Bu kadar basit olsa, Erdoğan ile Katar Emiri niye başbaşa görüşsün?

Katar'dan alınan LNG, 9 tankerde Türkiye'ye taşınacak. Zamanla LNG ithalatının artması, deniz tanker taşımacılığının da canlanması anlamına gelecek. Gemiciklerin yükü ve kazancı ağırlaşacak. İthal edilen LNG için yeni depolama kapasiteleri yaratılması gerekecek.

Bir başka şirketi adına petrol tankeri aldığını bildiğimiz Bilal Erdoğan'ın ortaklarından olduğu bilgisi basına yansıyan Ortadoğu Proje Geliştirme İnşaat Sanayi ve Ticaret adlı şirketin doğal gaz ile ilgili faaliyetler yürüteceği anlaşılıyor.

Fırsatları gören vizyon sahibi bir patron olarak doğal gaza yatırım yapıyor haliyle.

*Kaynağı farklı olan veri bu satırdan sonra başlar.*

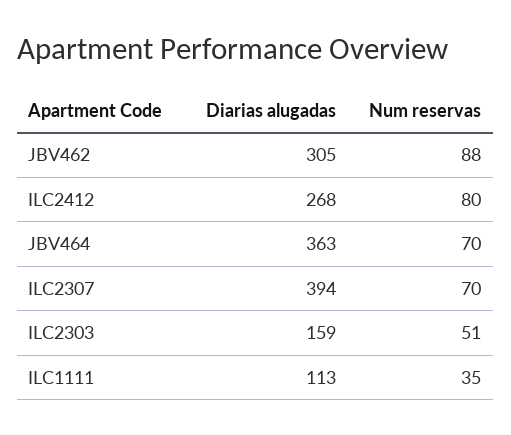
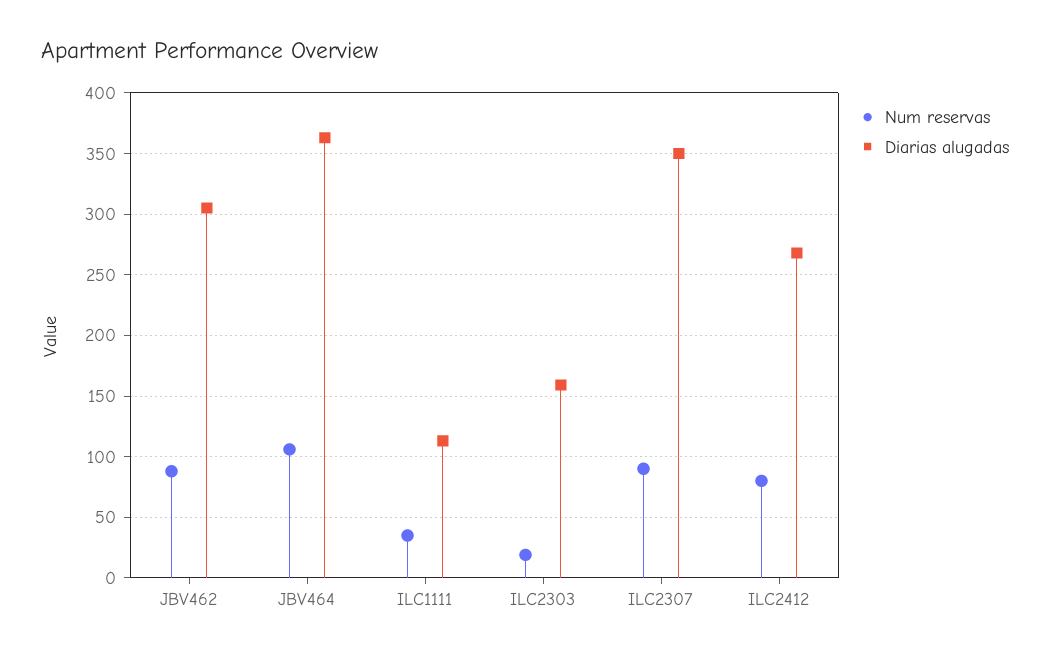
  {
    "Diarias alugadas": {
      "JBV462": 305,
      "ILC2412": 268,
      "JBV464": 363,
-     "ILC2307": 394,
+     "ILC2307": 350,
      "ILC2303": 159,
      "ILC1111": 113
    },
    "Num reservas": {
      "JBV462": 88,
      "ILC2412": 80,
-     "JBV464": 70,
+     "JBV464": 105,
-     "ILC2307": 70,
+     "ILC2307": 90,
-     "ILC2303": 51,
+     "ILC2303": 20,
      "ILC1111": 35
    }
  }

Şimdi yapbozun diğer parçalarına bakalım.

Tayyip Erdoğan'ın Başbakan olarak altında imzası olan son Yasa Tasarısı önerilerinden birisine dikkat çekebiliriz.

4646 Sayılı Doğalgaz Piyasası Kanunu'nda değişiklik öngören Yasa Tasarısı 4 Ağustos 2014 tarihinde TBMM'ye sunuldu.

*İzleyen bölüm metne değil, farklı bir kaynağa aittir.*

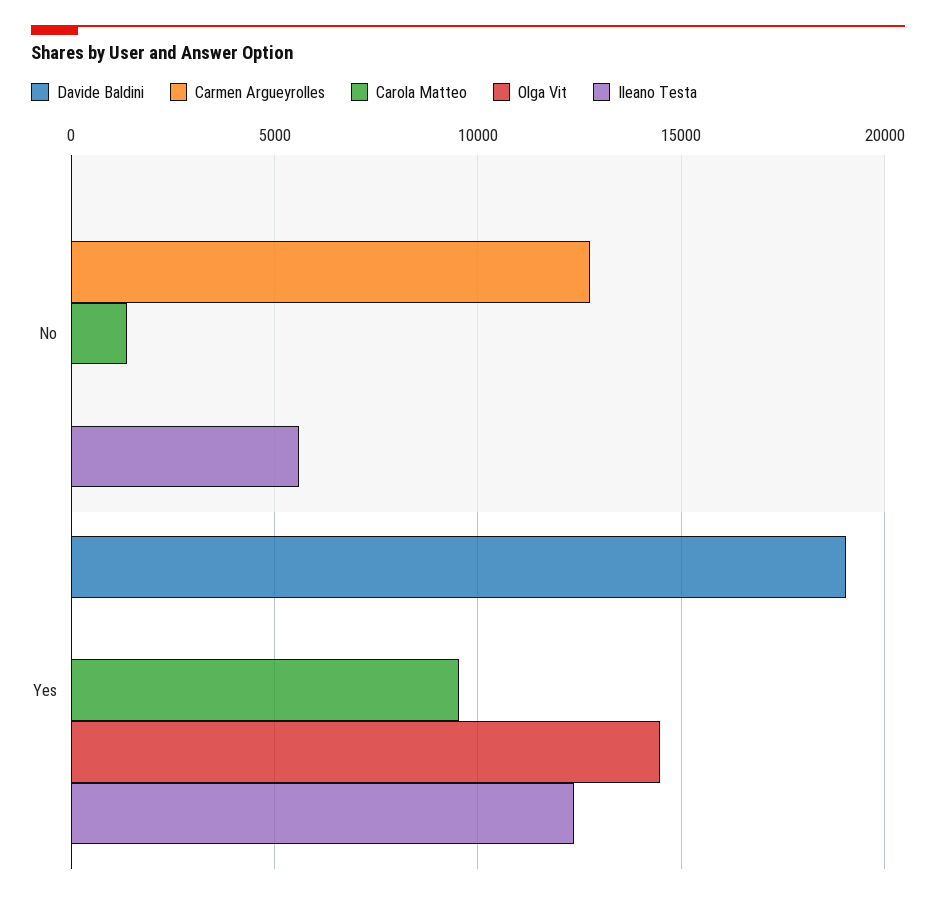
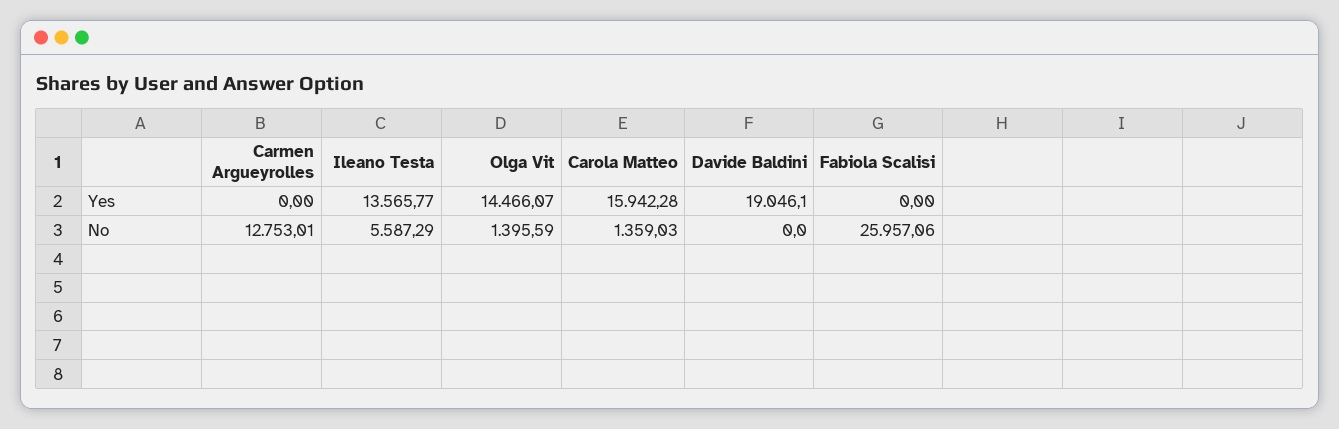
  {
    "Davide Baldini": {
      "No": 0,
      "Yes": 19046.1
    },
    "Carmen Argueyrolles": {
      "No": 12753.01,
      "Yes": 0
    },
    "Carola Matteo": {
      "No": 1359.03,
-     "Yes": 9500
+     "Yes": 15942.28
    },
    "Olga Vit": {
-     "No": 0,
+     "No": 1395.59,
      "Yes": 14466.07
    },
    "Ileano Testa": {
      "No": 5587.29,
-     "Yes": 12500
+     "Yes": 13565.77
-   }
+   },
+   "Fabiola Scalisi": {
+     "Yes": 0,
+     "No": 25957.06
+   }
  }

Tayyip Erdoğan'ın bu tasarı teklifinin altında Başbakan olarak imzası var. TBMM'de kabul edilirse Cumhurbaşkanı olarak onaylayacak.

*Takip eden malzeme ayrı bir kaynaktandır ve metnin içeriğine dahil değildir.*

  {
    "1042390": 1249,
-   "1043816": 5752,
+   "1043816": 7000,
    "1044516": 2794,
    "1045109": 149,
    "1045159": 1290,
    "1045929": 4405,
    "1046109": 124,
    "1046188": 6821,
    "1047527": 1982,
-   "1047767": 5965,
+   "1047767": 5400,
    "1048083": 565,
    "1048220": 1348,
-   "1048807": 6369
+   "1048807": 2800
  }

Bu tasarının ayrıntılı değerlendirmesini bir başka yazıya bırakarak bir noktanın altını çizelim.

Tasarıda LNG ithalatı ve yatırımlarına yönelik açık teşvik ve kolaylıklar yer alıyor. Kamu kuruluşu BOTAŞ'ın pazardaki payının yüzde 20'ye kadar düşürülmesi ve bu süreçte yeni ithalat sözleşmesi yapamayacağı belirtilirken, LNG ithalatı bu kısıtlamanın dışında bırakılıyor.

Doğal gaz ithalatında BOTAŞ'ın payının azaltılmasını ve böylece piyasanın serbestleştirilmesini hedefleyen tasarıda, kamu kuruluşuna LNG ithalatında herhangi bir kısıtlama getirilmiyor.

Doğal gaz ve LNG konusu ile ilgili bu kadar titiz çalışmalar yürütülürken... Stratejik bir alışveriş açısından...

Tayyip Erdoğan'ın yeni görevinde Azerbaycan ve Kuzey Kıbrıs'tan sonraki ziyareti için dünyanın en büyük LNG ihracatçısı olan Katar'ı seçmesi çok doğal değil mi?